Meinung Schafft den Videobeweis im Fußball wieder ab!
Der Verfasser dieser Zeilen gesteht, zu Saisonbeginn ein Verfechter des Videobeweises gewesen zu sein. Das Problem an dieser allzu offenherzigen Meinungsäußerung: Ich hatte ihn noch nicht erlebt.
Tatsächlich erinnere ich mich an jenen Vormittag im „Cologne Broadcasting Center“ am Kölner Picassoplatz, als die DFL stolz ihre einjährige Testphase abschloss und den Videoschiedsrichter der Fußball-Normalität freigab. Dabei hatten sie nicht weniger als ein Monster kreiert. Revolutionär? Ja! Ein Gewinn: Nein! Denn das, was den Fußball besser machen sollte, macht ihn am Ende in der Kombination aus zumeist funktionierender Technik und scheiterndem Menschen schlechter. Ein guter Richtwert ist die Antwort auf folgende Frage: Hat in der 2. Fußball-Bundesliga - in der es den Videobeweis nicht gibt — nach 13 Spieltagen schon mal jemand nach Videokorrektur gerufen? Nein!
„Wäre der Videobeweis lebendig, er könnte einem fast schon leid tun bei dem, was er in frühester Kindheit erleiden muss: Schmähungen, Spott, Ablehnung“ schrieb eine Kollegin aus Osnabrück dieser Tage. Dabei ist die Geburt nicht einmal unüberlegt eingeleitet worden: Ein Jahr wurde „unscharf“ getestet. Kaum, so hieß es seinerzeit von DFL-Direktor Ansgar Schwenken, sei der Beweis in diesen Tests gebraucht worden. Maximal 40 Sekunden solle ein Spiel bei Nutzung unterbrochen werden. Wäre es nicht so traurig — man müsste darüber lachen.
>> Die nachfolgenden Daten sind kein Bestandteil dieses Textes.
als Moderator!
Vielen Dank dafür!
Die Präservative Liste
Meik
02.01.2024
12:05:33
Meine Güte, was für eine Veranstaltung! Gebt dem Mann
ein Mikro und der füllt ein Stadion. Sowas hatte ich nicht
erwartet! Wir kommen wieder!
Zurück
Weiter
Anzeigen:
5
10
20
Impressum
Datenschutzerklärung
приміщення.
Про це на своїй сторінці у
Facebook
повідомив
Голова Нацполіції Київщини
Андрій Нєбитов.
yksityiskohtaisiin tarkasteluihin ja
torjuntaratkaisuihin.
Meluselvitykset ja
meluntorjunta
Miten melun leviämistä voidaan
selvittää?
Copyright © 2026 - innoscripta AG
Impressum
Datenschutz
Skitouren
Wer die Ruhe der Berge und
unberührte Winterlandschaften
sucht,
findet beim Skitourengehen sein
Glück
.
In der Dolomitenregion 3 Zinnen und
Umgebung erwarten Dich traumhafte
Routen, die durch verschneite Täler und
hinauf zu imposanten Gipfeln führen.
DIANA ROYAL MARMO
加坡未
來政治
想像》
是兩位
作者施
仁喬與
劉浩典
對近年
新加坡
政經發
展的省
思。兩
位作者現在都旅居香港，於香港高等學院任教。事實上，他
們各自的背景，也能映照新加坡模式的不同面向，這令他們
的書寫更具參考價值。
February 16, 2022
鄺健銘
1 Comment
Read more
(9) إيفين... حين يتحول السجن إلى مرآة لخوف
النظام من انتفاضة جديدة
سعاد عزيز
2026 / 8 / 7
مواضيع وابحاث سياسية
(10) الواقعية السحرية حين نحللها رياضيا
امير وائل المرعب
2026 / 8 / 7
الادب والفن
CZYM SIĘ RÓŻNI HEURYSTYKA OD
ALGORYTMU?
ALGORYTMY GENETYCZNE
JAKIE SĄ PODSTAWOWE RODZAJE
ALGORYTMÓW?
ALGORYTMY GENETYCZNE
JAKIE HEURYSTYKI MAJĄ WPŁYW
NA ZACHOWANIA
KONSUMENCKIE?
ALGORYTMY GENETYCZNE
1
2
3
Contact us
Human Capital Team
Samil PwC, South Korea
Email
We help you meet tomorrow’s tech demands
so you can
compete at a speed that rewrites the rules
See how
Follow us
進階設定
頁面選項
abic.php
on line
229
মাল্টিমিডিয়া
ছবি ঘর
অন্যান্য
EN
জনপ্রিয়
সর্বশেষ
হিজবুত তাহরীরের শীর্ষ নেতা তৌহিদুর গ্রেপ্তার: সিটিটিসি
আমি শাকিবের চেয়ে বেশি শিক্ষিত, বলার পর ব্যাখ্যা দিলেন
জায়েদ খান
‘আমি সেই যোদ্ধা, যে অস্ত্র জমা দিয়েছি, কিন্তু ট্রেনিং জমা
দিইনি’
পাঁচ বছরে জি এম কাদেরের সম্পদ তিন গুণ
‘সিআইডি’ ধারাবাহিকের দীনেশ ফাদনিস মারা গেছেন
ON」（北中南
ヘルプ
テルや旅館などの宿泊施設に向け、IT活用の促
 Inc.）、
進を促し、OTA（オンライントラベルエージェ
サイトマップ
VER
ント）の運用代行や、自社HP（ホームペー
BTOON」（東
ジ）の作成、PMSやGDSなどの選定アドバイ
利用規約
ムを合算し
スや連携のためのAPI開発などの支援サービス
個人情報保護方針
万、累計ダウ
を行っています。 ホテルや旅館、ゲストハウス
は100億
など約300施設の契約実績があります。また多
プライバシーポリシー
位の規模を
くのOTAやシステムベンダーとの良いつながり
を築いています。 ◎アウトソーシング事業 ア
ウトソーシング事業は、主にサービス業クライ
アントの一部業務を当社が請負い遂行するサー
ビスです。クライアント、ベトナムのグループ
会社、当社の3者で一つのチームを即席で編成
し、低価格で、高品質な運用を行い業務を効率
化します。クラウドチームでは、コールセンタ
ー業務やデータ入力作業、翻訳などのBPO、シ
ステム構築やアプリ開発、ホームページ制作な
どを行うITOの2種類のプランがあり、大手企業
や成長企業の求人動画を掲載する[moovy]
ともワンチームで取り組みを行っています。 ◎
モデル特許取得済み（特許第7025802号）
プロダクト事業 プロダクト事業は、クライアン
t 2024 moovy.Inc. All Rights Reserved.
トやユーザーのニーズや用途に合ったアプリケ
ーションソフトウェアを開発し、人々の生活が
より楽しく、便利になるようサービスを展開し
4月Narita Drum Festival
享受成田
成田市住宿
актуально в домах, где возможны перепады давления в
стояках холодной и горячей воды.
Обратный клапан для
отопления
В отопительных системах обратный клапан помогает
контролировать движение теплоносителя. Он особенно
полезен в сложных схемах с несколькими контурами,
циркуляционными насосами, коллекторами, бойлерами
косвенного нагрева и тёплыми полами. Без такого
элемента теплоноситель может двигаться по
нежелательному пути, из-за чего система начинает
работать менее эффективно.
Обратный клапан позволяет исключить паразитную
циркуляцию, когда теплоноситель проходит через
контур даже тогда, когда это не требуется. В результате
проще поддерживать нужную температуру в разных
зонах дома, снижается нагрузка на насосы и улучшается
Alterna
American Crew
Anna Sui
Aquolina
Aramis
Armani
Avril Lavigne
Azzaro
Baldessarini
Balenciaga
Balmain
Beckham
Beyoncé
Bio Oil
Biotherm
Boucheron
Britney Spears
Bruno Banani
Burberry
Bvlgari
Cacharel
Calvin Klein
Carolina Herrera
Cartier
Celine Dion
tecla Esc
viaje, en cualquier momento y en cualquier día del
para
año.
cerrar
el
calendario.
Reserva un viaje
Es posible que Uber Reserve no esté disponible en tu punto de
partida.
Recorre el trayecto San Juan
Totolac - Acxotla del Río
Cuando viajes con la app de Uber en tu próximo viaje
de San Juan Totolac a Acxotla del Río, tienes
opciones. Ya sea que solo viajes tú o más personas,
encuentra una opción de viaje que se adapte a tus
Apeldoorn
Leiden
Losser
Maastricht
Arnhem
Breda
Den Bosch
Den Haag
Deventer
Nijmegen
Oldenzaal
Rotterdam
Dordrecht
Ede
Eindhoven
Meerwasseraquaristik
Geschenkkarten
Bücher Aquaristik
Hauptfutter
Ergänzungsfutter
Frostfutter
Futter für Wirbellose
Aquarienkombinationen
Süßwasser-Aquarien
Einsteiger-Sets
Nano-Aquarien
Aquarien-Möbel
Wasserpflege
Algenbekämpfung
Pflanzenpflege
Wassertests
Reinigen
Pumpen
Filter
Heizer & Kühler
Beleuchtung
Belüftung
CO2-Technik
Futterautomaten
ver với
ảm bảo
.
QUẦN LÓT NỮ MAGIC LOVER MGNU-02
Denn in der Realität ist das eine Farce: Die Technik liefert zwar unverfälschte Bilder, Interpretation und Entscheidung aber bleiben ungünstigerweise beim Menschen. Strittige Situationen bleiben oft strittig. Absurd ist auch die inkonsequente Sicht des DFB-Präsidenten auf die Dinge, der Referee auf dem Rasen bleibe am Ende eben doch Chef seiner Entscheidung. Beeinflusst wurde er schon vorher, kann er also noch Chef sein? Und noch mehr: Die Schiedsrichter werden unsicherer, ihre Leistungen schlechter. Die Fans können Entscheidungen und Wertungen gar nicht mehr nachvollziehen. Durch teilweise fünfminütige Unterbrechungen verliert das Spiel an Attraktivität und Stimmung und gibt seinen natürlichen Ablauf her. Und: Wer will die Proteste abwarten, die es am Ende der Saison geben wird? Dann erlebt das Drama in den Entscheidungen um den Abstieg seinen Höhepunkt. Man mag kaum hinsehen. Schafft den Videobeweis wieder ab!